Noting the ballistic glass placed in front of him at events after a gunman nearly assassinated him at a July rally in Butler, Pennsylvania, Trump talked about places where he saw openings.
“I have this piece of glass here,” he said. “But all we have really over here is the fake news. And to get me, somebody would have to shoot through the fake news. And I don’t mind that so much.”
His campaign later sought to clarify his meaning.
“President Trump was brilliantly talking about the two assassination attempts on his own life, including one that came within 1/4 of an inch from killing him, something that the media constantly talks and jokes about,” campaign spokesperson Steven Cheung said in a statement. “The President’s statement about protective glass placement has nothing to do with the media being harmed, or anything else.”
Trump also referred to John Bolton, his former national security adviser and now a strident critic, as a “dumb son of a b****.” And he repeated familiar and debunked theories about voter fraud, alleging that Democrats could only win by cheating.
“It’s a crooked country,” Trump said. “And we’re going to make it straight. We’re going to make it straight.”
Harris made her closing pitch for the US presidency at a historically Black church in another battleground state, Michigan.

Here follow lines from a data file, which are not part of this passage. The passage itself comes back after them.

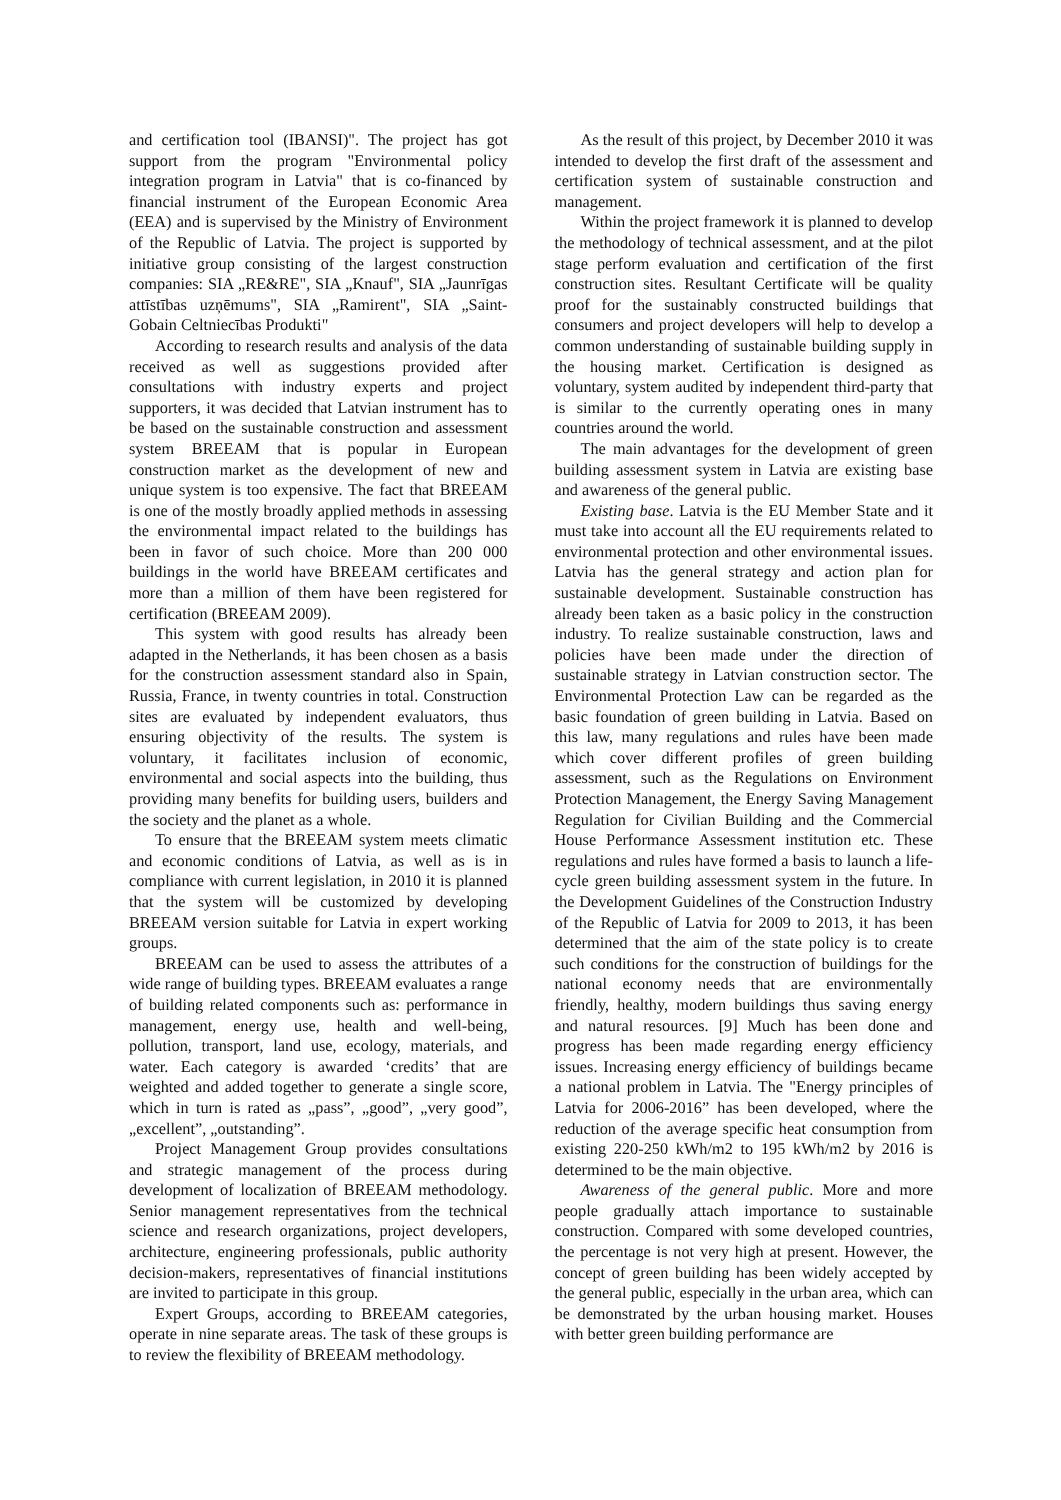and certification tool (IBANSI)". The project has got support from the program "Environmental policy integration program in Latvia" that is co-financed by financial instrument of the European Economic Area (EEA) and is supervised by the Ministry of Environment of the Republic of Latvia. The project is supported by initiative group consisting of the largest construction companies: SIA „RE&RE", SIA „Knauf", SIA „Jaunrīgas attīstības uzņēmums", SIA „Ramirent", SIA „Saint-Gobain Celtniecības Produkti"
According to research results and analysis of the data received as well as suggestions provided after consultations with industry experts and project supporters, it was decided that Latvian instrument has to be based on the sustainable construction and assessment system BREEAM that is popular in European construction market as the development of new and unique system is too expensive. The fact that BREEAM is one of the mostly broadly applied methods in assessing the environmental impact related to the buildings has been in favor of such choice. More than 200 000 buildings in the world have BREEAM certificates and more than a million of them have been registered for certification (BREEAM 2009).
This system with good results has already been adapted in the Netherlands, it has been chosen as a basis for the construction assessment standard also in Spain, Russia, France, in twenty countries in total. Construction sites are evaluated by independent evaluators, thus ensuring objectivity of the results. The system is voluntary, it facilitates inclusion of economic, environmental and social aspects into the building, thus providing many benefits for building users, builders and the society and the planet as a whole.
To ensure that the BREEAM system meets climatic and economic conditions of Latvia, as well as is in compliance with current legislation, in 2010 it is planned that the system will be customized by developing BREEAM version suitable for Latvia in expert working groups.
BREEAM can be used to assess the attributes of a wide range of building types. BREEAM evaluates a range of building related components such as: performance in management, energy use, health and well-being, pollution, transport, land use, ecology, materials, and water. Each category is awarded ‘credits’ that are weighted and added together to generate a single score, which in turn is rated as „pass”, „good”, „very good”, „excellent”, „outstanding”.
Project Management Group provides consultations and strategic management of the process during development of localization of BREEAM methodology. Senior management representatives from the technical science and research organizations, project developers, architecture, engineering professionals, public authority decision-makers, representatives of financial institutions are invited to participate in this group.
Expert Groups, according to BREEAM categories, operate in nine separate areas. The task of these groups is to review the flexibility of BREEAM methodology.
As the result of this project, by December 2010 it was intended to develop the first draft of the assessment and certification system of sustainable construction and management.
Within the project framework it is planned to develop the methodology of technical assessment, and at the pilot stage perform evaluation and certification of the first construction sites. Resultant Certificate will be quality proof for the sustainably constructed buildings that consumers and project developers will help to develop a common understanding of sustainable building supply in the housing market. Certification is designed as voluntary, system audited by independent third-party that is similar to the currently operating ones in many countries around the world.
The main advantages for the development of green building assessment system in Latvia are existing base and awareness of the general public.
Existing base. Latvia is the EU Member State and it must take into account all the EU requirements related to environmental protection and other environmental issues. Latvia has the general strategy and action plan for sustainable development. Sustainable construction has already been taken as a basic policy in the construction industry. To realize sustainable construction, laws and policies have been made under the direction of sustainable strategy in Latvian construction sector. The Environmental Protection Law can be regarded as the basic foundation of green building in Latvia. Based on this law, many regulations and rules have been made which cover different profiles of green building assessment, such as the Regulations on Environment Protection Management, the Energy Saving Management Regulation for Civilian Building and the Commercial House Performance Assessment institution etc. These regulations and rules have formed a basis to launch a life-cycle green building assessment system in the future. In the Development Guidelines of the Construction Industry of the Republic of Latvia for 2009 to 2013, it has been determined that the aim of the state policy is to create such conditions for the construction of buildings for the national economy needs that are environmentally friendly, healthy, modern buildings thus saving energy and natural resources. [9] Much has been done and progress has been made regarding energy efficiency issues. Increasing energy efficiency of buildings became a national problem in Latvia. The "Energy principles of Latvia for 2006-2016” has been developed, where the reduction of the average specific heat consumption from existing 220-250 kWh/m2 to 195 kWh/m2 by 2016 is determined to be the main objective.
Awareness of the general public. More and more people gradually attach importance to sustainable construction. Compared with some developed countries, the percentage is not very high at present. However, the concept of green building has been widely accepted by the general public, especially in the urban area, which can be demonstrated by the urban housing market. Houses with better green building performance are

“In just two days we have the power to decide the fate of our nation for generations to come,” Harris told parishioners at Greater Emmanuel Institutional Church of God in Christ in Detroit. “We must act. It’s not enough to only pray; not enough to just talk. We must act on the plans he has in store for us, and we must make them real through our works, in our daily choices, in services to our communities, in our democracy.”
Her campaign received a boost in Iowa on Saturday when a respected poll for the Des Moines Register newspaper put the Democrat three points ahead in a state Trump has won twice, although another poll put the Republican 10 points ahead.
Overall opinion polls continue to show the pair locked in a tight race, with Harris, 60, bolstered by strong support among women voters while former president Trump, 78, gains ground with Hispanic voters, particularly men.
Voters overall view both candidates unfavorably, according to Reuters/Ipsos polling, but that so far has not dissuaded them from casting ballots.
More than 76 million US citizens have already done so ahead of Tuesday’s Election Day, according to the University of Florida’s Election Lab, approaching half the total 160 million votes cast in 2020, in which US voter turnout was the highest in more than a century.
Control of the US Congress is also up for grabs on Tuesday, with Republicans favored to capture a majority in the Senate while Democrats are seen as having an even chance of flipping Republicans’ narrow majority in the House of Representatives. Presidents whose parties have not controlled both chambers have struggled to pass major new legislation over the past decade.
Trump was due to speak later on Sunday in Kinston, North Carolina, before ending his day with an evening rally in Macon, Georgia.
Of the seven US states seen as competitive, Georgia and North Carolina are the second-biggest prizes up for grabs on Tuesday, with each holding 16 of the 270 votes a candidate needs to win in the state-by-state Electoral College to secure the presidency. Pennsylvania offers 19 electors.
Election analysts believe Harris would need to win about 45 electoral votes in the seven swing states to win the White House, while Trump would need about 51, when accounting for the states they are forecast to win easily.
After her Detroit appearance, Harris was due to head to East Lansing, a college town in Michigan, an industrial state that is viewed as a must-win for the Democrat.
She faces skepticism from some of the state’s 200,000 Arab Americans who are frustrated Harris has not done more to help end the war in Gaza and scale back aid to Israel. Trump visited Dearborn, the heart of the Arab American community, on Friday and vowed to end the wars in the Middle East.
Harris, who has met behind closed doors with selected Arab American and Muslim leaders, will focus her energy on Black neighborhoods on Sunday.
Samah Noureddine, 44, a Lebanese American from Grosse Ile, a town near Detroit, said she voted for Joe Biden in 2020 but was casting a ballot for Jill Stein of the Green Party this year.
“I’m upset because Harris is funding the genocide and if we get Trump we’re going to suffer too,” she said. “I’m sick of both of them.”